Brothers in Arms: Koufax, Kershaw, and the Dodgers’ Extraordinary Pitching Tradition comes to a conclusion with a focus on Clayton Kershaw at the end of the 2017 season. The book was published in 2018, without any knowledge of what was to be revealed about that 2017 World Series.
Below, I’m reprinting the final 1,000 words of the book, just to serve as a reminder of where we stood at that time and to help underscore what it meant for Kershaw to get his World Series title.
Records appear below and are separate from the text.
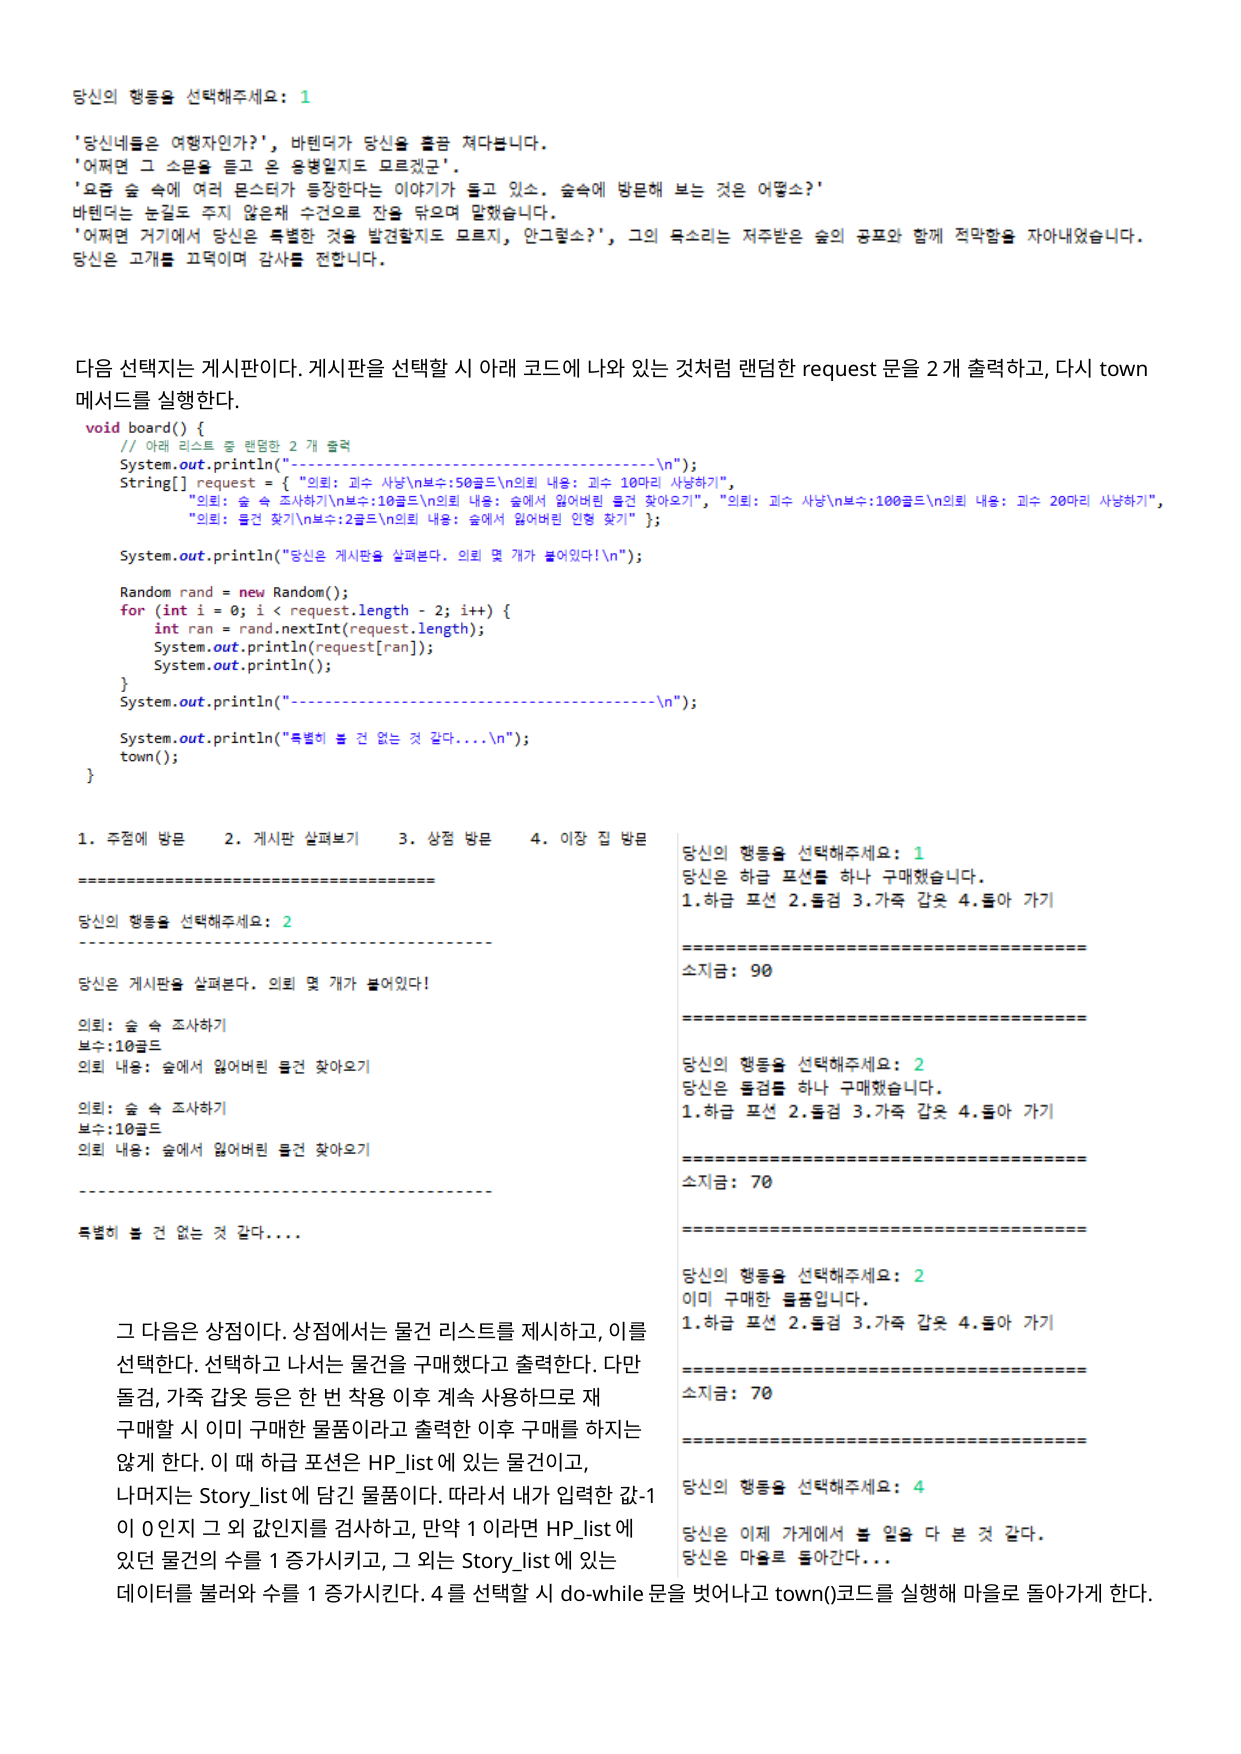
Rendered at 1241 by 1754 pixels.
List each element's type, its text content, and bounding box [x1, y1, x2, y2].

text 다음 선택지는 게시판이다. 게시판을 선택할 시 아래 코드에 나와 있는 것처럼 랜덤한 request 문을 2개 출력하고, 다시 town 메서드를 실행한다. [75, 352, 1165, 417]
picture [677, 833, 1158, 1578]
picture [75, 417, 1166, 793]
picture [75, 818, 646, 1244]
picture [70, 83, 1156, 278]
text 그 다음은 상점이다. 상점에서는 물건 리스트를 제시하고, 이를 선택한다. 선택하고 나서는 물건을 구매했다고 출력한다. 다만 돌검, 가죽 갑옷 등은 한 번 착용 이후 계속 사용하므로 재 구매할 시 이미 구매한 물품이라고 출력한 이후 구매를 하지는 않게 한다. 이 때 하급 포션은 HP_list에 있는 물건이고, 나머지는 Story_list에 담긴 물품이다. 따라서 내가 입력한 값-1이 0인지 그 외 값인지를 검사하고, 만약 1이라면 HP_list에 있던 물건의 수를 1 증가시키고, 그 외는 Story_list에 있는 데이터를 불러와 수를 1 증가시킨다. 4를 선택할 시 do-while문을 벗어나고 town()코드를 실행해 마을로 돌아가게 한다. [117, 1316, 1165, 1607]
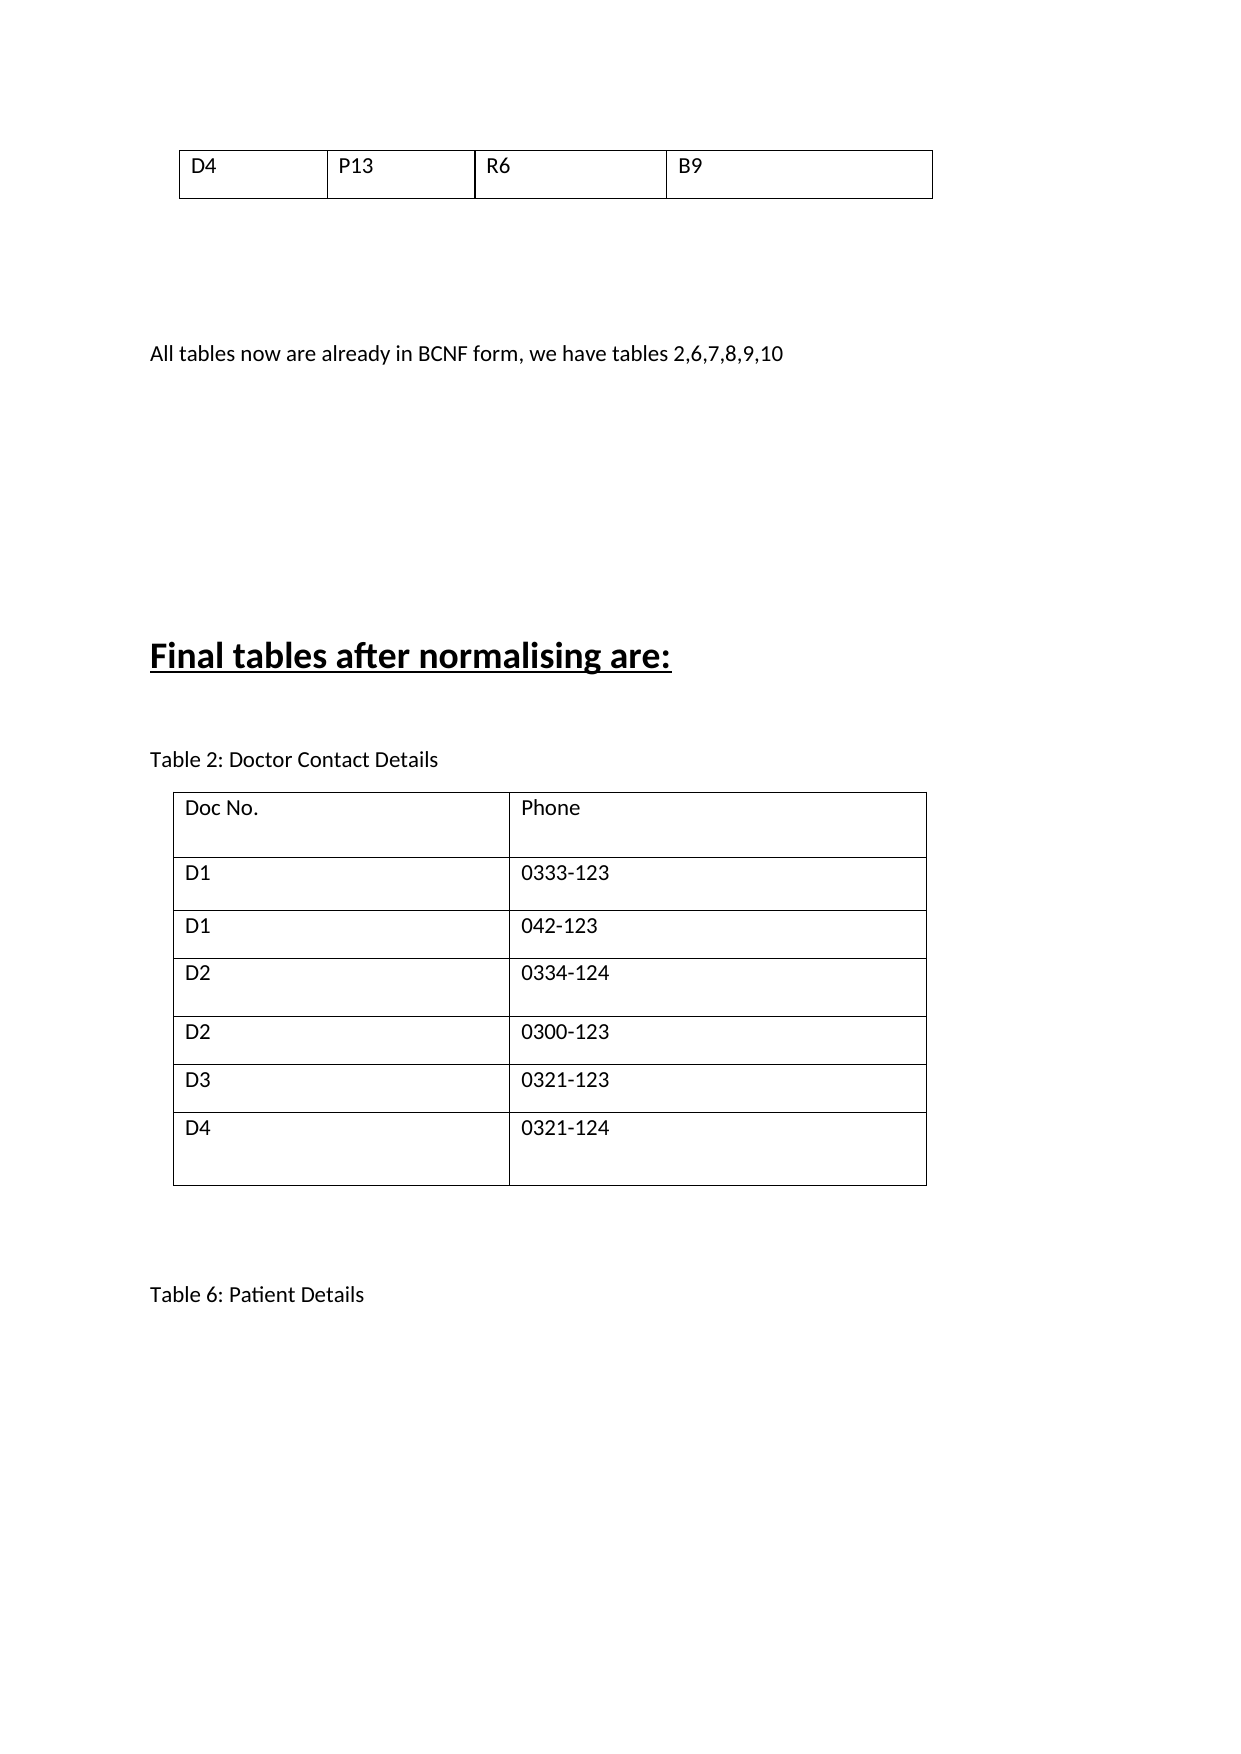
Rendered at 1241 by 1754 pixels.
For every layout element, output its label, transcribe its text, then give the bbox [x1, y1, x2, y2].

table_cell D1 [174, 911, 509, 957]
text Table 6: Patient Details [150, 1280, 1090, 1308]
table_cell P13 [328, 151, 474, 198]
text Table 2: Doctor Contact Details [150, 745, 1090, 773]
table_header Phone [510, 793, 926, 857]
table_cell 0321-123 [510, 1065, 926, 1112]
table_cell D3 [174, 1065, 509, 1112]
table_cell D1 [174, 858, 509, 910]
table_cell B9 [667, 151, 932, 198]
table_cell D4 [180, 151, 327, 198]
text All tables now are already in BCNF form, we have tables 2,6,7,8,9,10 [150, 339, 1090, 367]
table_cell 042-123 [510, 911, 926, 957]
table_header Doc No. [174, 793, 509, 857]
table_cell 0334-124 [510, 959, 926, 1016]
table_cell 0333-123 [510, 858, 926, 910]
table_cell 0300-123 [510, 1017, 926, 1064]
table_cell 0321-124 [510, 1113, 926, 1185]
table_cell D2 [174, 959, 509, 1016]
text Final tables after normalising are: [150, 632, 1090, 677]
table_cell R6 [476, 151, 666, 198]
table_cell D2 [174, 1017, 509, 1064]
table_cell D4 [174, 1113, 509, 1185]
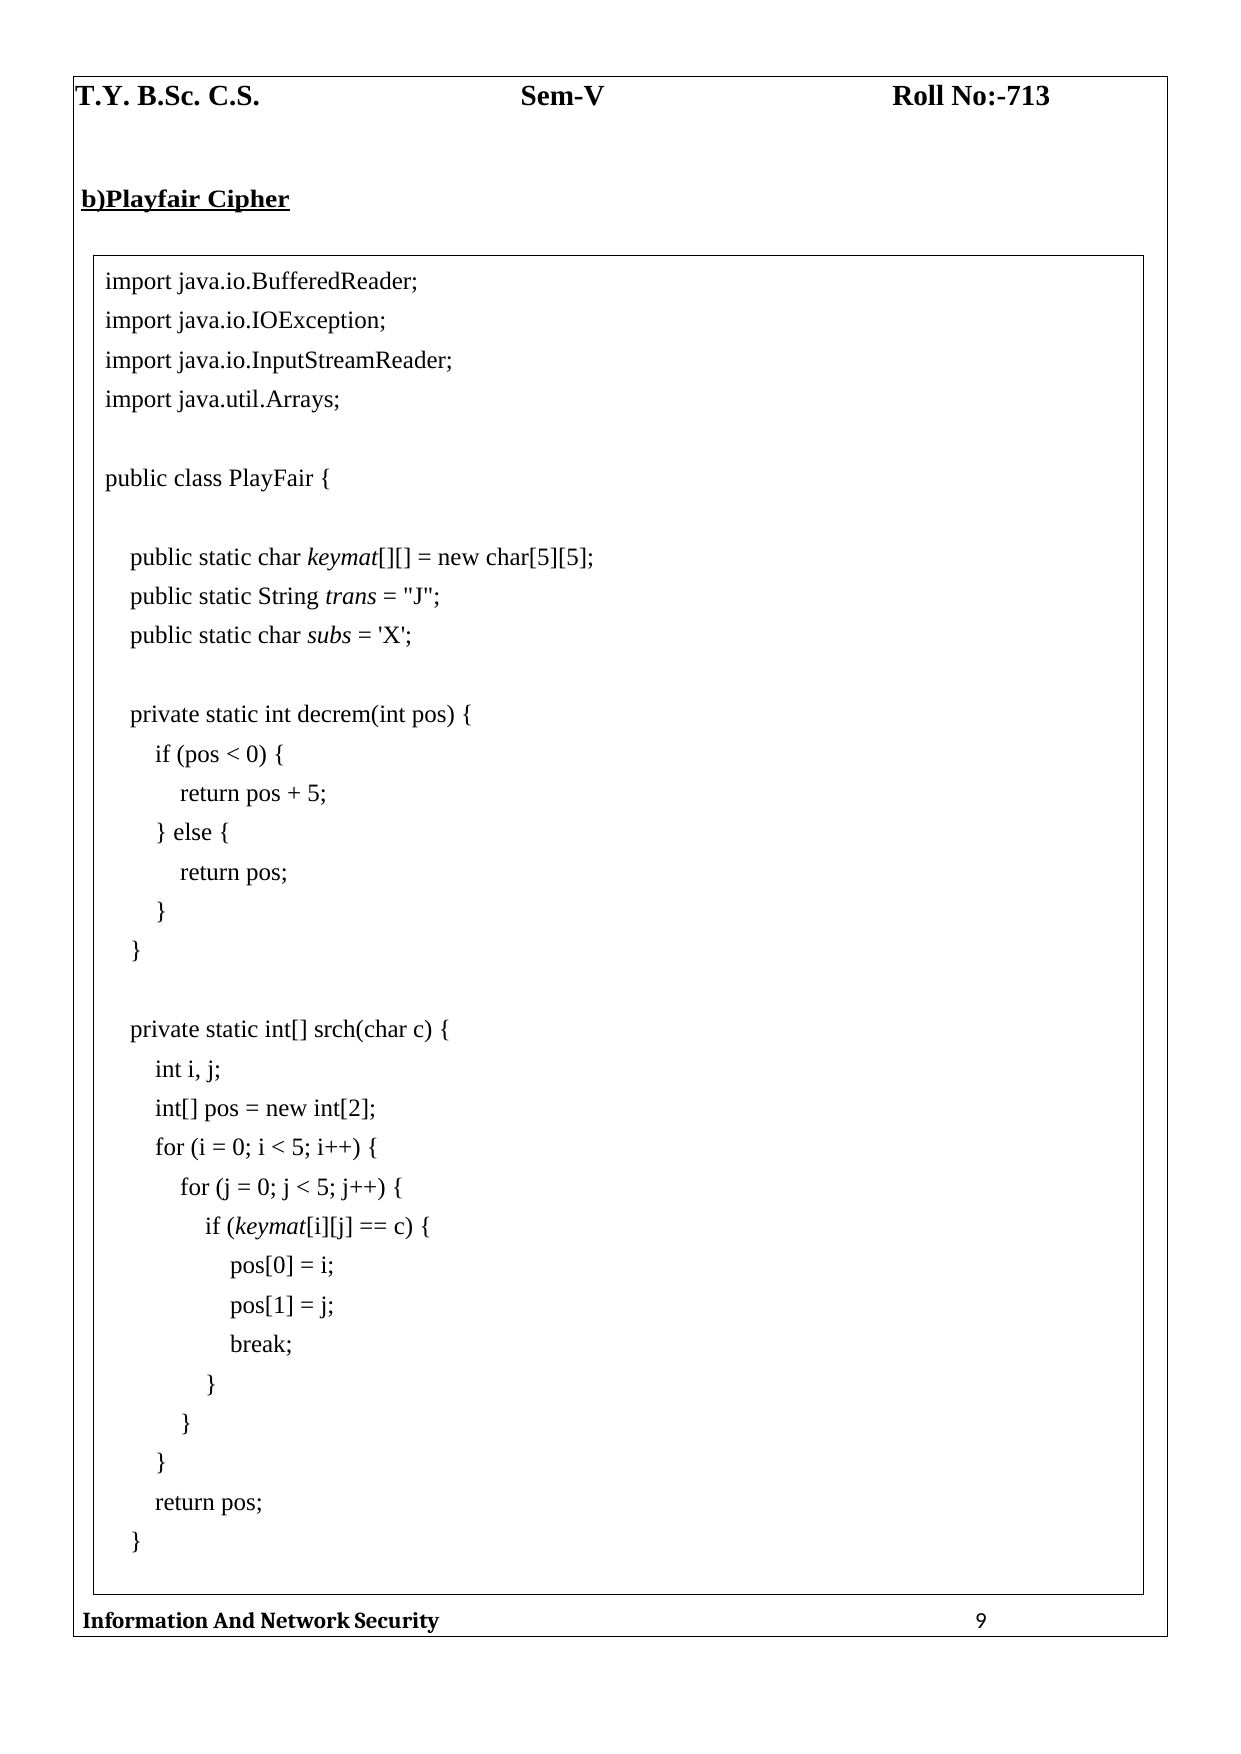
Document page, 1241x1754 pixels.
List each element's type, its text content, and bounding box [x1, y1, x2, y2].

text b)Playfair Cipher [75, 184, 1159, 213]
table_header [94, 256, 1143, 1594]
In the first World Series game for the Dodgers since 1988 and the hottest World Series game on record (first-pitch temperature: 103 degrees), against the top offense he had ever faced in the playoffs, Kershaw presented his biggest nationwide audience with his most dominant playoff start, throwing seven innings of one-run ball against the Astros in which he allowed three hits and no walks while striking out 11—the first World Series pitcher of any stripe to fan at least 11 with no walks since Newcombe in 1949. This was Kershaw incarnate, the one everybody had expected all along. After Los Angeles and Houston went on to split the first four games of the Series, Kershaw returned to the mound in Houston for Game 5, and with the Dodgers scoring three runs in the first inning and another in the top of the fourth, there before Kershaw stood the most pristine opportunity to seal his legacy.